[Collected data]

/---

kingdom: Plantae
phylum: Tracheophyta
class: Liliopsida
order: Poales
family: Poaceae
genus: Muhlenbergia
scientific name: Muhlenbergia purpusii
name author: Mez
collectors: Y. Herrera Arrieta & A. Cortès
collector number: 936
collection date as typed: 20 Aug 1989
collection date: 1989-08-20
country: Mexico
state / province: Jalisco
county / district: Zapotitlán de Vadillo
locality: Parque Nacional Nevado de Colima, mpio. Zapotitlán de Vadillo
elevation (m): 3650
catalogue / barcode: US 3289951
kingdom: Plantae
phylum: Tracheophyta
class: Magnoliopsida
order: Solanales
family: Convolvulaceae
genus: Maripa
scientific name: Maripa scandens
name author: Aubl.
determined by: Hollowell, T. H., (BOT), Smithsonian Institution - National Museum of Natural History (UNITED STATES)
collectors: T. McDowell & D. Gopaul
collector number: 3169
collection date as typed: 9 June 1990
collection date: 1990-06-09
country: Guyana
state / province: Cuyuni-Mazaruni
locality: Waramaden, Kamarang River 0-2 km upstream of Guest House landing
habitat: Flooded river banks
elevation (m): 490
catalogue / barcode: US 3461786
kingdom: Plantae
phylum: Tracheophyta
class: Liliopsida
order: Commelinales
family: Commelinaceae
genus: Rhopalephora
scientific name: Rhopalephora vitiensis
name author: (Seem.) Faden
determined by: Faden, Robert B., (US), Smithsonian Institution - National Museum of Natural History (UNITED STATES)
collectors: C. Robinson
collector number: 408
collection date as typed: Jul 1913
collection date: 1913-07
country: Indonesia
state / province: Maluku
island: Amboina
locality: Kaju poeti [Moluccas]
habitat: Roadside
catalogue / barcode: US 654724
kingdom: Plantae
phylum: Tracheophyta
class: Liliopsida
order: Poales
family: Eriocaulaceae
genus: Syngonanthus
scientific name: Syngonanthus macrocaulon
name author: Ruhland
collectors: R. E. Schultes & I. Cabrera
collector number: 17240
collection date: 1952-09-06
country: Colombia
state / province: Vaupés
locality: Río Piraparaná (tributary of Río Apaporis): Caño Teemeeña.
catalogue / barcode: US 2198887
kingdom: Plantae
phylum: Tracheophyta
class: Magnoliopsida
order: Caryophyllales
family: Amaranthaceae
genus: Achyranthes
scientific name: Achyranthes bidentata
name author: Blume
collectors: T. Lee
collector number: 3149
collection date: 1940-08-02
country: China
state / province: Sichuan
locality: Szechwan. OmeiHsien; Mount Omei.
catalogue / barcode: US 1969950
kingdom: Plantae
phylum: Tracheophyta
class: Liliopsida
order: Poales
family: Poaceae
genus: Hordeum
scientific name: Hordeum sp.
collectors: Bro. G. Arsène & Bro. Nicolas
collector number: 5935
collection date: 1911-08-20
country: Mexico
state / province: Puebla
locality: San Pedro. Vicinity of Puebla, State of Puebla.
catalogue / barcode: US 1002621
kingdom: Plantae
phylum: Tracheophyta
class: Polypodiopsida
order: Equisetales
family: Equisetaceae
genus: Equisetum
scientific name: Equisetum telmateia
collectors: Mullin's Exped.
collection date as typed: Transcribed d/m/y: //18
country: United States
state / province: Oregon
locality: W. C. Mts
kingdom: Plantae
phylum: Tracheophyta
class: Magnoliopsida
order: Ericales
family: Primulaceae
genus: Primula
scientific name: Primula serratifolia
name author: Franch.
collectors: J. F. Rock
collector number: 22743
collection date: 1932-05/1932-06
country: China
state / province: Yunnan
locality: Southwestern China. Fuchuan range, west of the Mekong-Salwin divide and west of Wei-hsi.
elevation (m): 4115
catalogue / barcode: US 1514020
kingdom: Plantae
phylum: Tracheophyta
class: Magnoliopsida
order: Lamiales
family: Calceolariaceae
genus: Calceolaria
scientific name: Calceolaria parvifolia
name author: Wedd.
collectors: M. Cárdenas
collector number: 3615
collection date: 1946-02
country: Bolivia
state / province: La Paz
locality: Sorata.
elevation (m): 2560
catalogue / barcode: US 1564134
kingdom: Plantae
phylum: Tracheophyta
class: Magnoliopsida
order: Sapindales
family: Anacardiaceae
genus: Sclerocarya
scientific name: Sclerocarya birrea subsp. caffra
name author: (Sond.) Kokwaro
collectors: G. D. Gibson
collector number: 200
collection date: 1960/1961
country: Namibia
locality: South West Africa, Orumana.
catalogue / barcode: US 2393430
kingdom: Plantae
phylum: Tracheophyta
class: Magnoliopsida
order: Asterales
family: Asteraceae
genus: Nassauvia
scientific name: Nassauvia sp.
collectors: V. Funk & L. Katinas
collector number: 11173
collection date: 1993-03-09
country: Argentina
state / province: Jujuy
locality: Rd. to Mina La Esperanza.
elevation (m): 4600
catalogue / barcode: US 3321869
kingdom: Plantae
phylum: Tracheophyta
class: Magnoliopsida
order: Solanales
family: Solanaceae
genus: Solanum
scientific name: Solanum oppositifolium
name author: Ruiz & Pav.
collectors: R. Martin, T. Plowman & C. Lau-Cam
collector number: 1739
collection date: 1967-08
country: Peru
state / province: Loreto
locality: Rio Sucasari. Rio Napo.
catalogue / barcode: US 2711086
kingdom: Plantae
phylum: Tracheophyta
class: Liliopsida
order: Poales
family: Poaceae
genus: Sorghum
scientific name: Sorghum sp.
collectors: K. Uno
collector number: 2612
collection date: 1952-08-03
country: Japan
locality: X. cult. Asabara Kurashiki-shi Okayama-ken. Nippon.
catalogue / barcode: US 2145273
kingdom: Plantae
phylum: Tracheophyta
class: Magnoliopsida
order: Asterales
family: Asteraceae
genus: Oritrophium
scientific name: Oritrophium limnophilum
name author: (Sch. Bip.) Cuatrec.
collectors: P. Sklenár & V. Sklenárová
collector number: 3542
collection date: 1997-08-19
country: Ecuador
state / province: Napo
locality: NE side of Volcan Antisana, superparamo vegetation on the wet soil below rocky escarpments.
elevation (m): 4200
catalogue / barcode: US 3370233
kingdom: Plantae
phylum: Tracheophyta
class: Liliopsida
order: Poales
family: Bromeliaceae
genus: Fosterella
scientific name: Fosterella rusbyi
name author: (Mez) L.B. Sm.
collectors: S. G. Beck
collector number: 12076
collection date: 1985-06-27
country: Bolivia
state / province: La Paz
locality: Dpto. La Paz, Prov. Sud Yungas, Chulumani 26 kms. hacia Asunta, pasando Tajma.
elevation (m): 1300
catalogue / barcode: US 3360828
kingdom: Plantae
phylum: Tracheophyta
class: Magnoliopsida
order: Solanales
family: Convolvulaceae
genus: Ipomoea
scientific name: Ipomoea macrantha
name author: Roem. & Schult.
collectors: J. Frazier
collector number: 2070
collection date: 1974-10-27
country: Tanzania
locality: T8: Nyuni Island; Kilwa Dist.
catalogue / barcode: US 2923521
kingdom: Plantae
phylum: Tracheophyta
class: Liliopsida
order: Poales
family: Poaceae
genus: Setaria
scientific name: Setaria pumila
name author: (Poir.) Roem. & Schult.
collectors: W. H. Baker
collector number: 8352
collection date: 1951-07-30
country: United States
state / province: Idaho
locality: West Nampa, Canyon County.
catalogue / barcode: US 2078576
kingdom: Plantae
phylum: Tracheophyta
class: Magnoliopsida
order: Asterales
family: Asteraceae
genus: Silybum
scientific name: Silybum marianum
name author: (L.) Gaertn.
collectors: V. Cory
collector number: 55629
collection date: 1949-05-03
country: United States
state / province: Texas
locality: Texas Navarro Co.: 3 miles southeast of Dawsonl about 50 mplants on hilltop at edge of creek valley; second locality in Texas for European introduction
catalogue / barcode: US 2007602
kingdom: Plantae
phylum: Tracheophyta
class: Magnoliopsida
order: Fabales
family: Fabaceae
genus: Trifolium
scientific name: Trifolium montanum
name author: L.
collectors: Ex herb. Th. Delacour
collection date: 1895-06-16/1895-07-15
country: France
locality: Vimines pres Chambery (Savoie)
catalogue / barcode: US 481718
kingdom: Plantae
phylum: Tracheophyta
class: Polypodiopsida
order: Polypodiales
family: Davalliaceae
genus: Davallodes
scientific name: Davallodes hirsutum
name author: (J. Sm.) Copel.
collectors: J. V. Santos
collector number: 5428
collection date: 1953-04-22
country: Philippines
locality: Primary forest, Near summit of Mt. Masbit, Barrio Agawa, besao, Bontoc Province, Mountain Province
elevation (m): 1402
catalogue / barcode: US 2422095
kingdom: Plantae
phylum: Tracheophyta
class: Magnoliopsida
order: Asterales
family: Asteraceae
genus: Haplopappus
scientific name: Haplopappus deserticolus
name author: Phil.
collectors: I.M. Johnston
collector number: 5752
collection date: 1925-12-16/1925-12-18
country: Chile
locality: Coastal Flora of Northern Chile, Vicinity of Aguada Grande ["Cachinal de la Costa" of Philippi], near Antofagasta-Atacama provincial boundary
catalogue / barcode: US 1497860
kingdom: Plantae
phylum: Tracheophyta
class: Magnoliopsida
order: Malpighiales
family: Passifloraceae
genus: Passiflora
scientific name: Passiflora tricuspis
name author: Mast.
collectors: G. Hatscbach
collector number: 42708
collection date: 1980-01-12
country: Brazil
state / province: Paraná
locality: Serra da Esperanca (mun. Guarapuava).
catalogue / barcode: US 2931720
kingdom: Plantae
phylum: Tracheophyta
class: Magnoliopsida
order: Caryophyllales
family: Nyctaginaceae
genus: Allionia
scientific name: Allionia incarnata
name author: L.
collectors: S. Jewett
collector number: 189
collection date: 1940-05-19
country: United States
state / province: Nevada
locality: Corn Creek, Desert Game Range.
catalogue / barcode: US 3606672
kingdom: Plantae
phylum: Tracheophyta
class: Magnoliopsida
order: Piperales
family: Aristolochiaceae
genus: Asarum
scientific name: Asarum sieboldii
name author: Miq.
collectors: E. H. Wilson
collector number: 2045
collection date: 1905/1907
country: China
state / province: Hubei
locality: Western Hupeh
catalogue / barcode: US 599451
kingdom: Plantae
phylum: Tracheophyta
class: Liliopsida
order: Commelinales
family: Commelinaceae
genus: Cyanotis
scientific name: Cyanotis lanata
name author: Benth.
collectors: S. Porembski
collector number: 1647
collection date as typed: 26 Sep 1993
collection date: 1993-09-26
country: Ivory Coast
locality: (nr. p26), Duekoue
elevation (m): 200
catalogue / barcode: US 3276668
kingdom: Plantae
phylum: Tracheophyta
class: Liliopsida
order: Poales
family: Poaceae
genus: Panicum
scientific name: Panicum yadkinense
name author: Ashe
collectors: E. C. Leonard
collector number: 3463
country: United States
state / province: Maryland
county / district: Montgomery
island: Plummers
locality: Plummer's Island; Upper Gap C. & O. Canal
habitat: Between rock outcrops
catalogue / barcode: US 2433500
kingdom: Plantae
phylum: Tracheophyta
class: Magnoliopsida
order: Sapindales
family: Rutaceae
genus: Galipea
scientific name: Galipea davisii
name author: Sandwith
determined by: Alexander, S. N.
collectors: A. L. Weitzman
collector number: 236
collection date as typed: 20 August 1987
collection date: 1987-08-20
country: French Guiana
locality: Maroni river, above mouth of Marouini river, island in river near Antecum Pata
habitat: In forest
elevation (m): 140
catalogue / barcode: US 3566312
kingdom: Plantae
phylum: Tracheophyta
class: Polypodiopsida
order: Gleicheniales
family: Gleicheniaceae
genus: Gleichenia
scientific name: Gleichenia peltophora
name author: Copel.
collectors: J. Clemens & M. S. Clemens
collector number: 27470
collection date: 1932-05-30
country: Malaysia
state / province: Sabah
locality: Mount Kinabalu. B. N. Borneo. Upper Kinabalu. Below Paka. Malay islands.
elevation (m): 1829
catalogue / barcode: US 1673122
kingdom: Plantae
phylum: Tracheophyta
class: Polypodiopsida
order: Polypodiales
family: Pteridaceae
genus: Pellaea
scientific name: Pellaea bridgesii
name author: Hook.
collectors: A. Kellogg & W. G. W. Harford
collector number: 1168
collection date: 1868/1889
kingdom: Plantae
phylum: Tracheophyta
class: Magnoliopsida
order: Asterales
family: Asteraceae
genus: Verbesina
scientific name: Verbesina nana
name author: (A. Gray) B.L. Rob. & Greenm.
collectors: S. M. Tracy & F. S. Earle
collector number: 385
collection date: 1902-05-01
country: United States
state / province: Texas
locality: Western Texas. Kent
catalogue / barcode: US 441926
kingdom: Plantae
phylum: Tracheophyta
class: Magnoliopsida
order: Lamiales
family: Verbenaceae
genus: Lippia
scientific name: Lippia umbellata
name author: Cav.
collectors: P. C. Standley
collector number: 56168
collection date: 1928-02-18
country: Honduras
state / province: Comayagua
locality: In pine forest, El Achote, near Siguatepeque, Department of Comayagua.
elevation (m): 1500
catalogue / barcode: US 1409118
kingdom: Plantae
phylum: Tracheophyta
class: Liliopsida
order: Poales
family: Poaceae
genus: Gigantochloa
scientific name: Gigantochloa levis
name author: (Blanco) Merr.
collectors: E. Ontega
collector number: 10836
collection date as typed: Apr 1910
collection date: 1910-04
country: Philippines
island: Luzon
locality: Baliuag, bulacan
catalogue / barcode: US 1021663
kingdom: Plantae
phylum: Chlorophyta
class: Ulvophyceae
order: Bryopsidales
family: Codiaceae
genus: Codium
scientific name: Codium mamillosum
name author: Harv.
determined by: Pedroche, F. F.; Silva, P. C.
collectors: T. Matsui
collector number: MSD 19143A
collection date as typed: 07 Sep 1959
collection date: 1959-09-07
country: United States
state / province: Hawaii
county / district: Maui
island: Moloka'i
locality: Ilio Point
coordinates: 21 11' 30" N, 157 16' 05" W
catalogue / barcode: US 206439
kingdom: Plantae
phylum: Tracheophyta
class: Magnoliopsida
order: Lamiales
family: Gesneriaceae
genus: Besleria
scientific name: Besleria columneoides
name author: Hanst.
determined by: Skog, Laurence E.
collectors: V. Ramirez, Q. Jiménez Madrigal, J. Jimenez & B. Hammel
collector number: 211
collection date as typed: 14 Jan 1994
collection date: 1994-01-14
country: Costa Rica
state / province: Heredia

\---

[WORK INSTRUCTIONS] Give the stretch from the start of the material through the line containing "collection date as typed: 20 Aug 1989" as a JSON list of strings, one string per line, leaving out any blank lines.

[ANSWER IN FULL]
[
  "kingdom: Plantae",
  "phylum: Tracheophyta",
  "class: Liliopsida",
  "order: Poales",
  "family: Poaceae",
  "genus: Muhlenbergia",
  "scientific name: Muhlenbergia purpusii",
  "name author: Mez",
  "collectors: Y. Herrera Arrieta & A. Cortès",
  "collector number: 936",
  "collection date as typed: 20 Aug 1989"
]